*TASK GOAL*
Repeat each entry word for word. Leave any images out of the copy.
┄┄┄┄┄┄
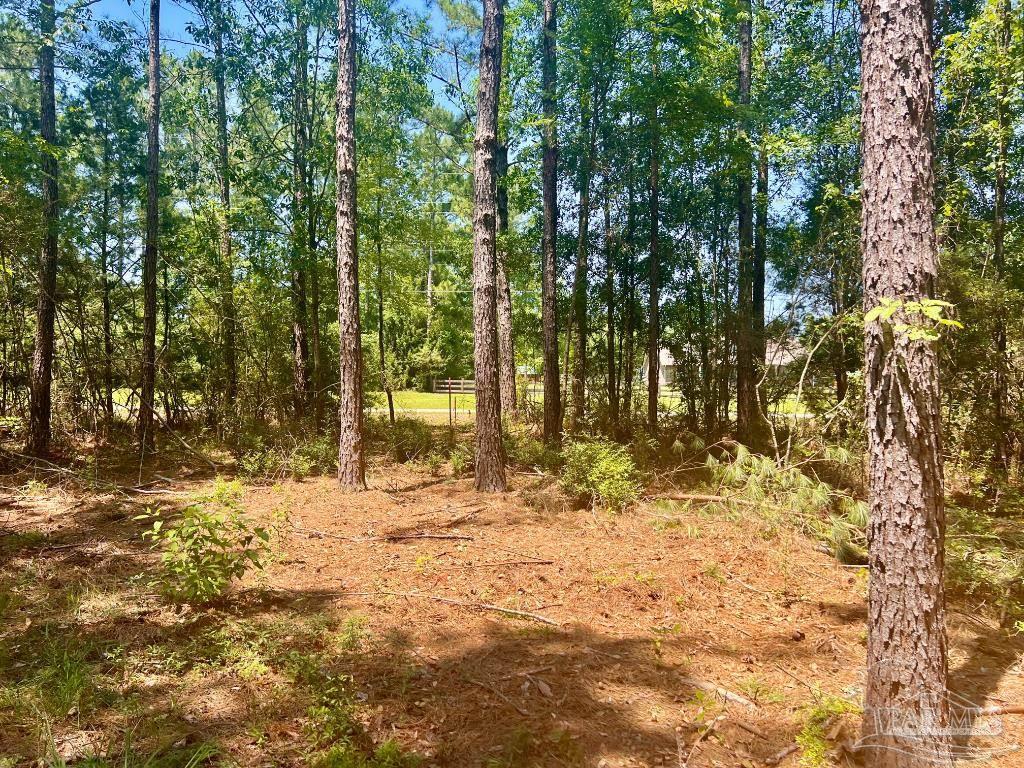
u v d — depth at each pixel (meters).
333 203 13.98
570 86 12.37
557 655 3.99
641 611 4.73
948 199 9.22
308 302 14.82
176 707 3.35
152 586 5.09
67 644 4.02
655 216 12.25
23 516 7.63
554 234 12.39
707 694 3.56
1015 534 6.08
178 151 14.94
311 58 13.75
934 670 2.79
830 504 7.09
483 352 8.81
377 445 13.28
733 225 13.16
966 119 9.28
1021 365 8.49
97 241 13.52
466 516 7.52
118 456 11.60
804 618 4.67
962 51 8.54
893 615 2.84
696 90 11.00
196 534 4.72
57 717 3.22
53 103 10.98
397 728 3.20
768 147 11.28
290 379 14.95
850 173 12.41
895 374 2.79
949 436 9.09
┄┄┄┄┄┄
*EXERCISE RESULT*
u v d — depth at each pixel (meters).
333 203 13.98
570 86 12.37
557 655 3.99
641 611 4.73
948 199 9.22
308 302 14.82
176 707 3.35
152 586 5.09
67 644 4.02
655 216 12.25
23 516 7.63
554 234 12.39
707 694 3.56
1015 534 6.08
178 151 14.94
311 58 13.75
934 670 2.79
830 504 7.09
483 352 8.81
377 445 13.28
733 225 13.16
966 119 9.28
1021 365 8.49
97 241 13.52
466 516 7.52
118 456 11.60
804 618 4.67
962 51 8.54
893 615 2.84
696 90 11.00
196 534 4.72
57 717 3.22
53 103 10.98
397 728 3.20
768 147 11.28
290 379 14.95
850 173 12.41
895 374 2.79
949 436 9.09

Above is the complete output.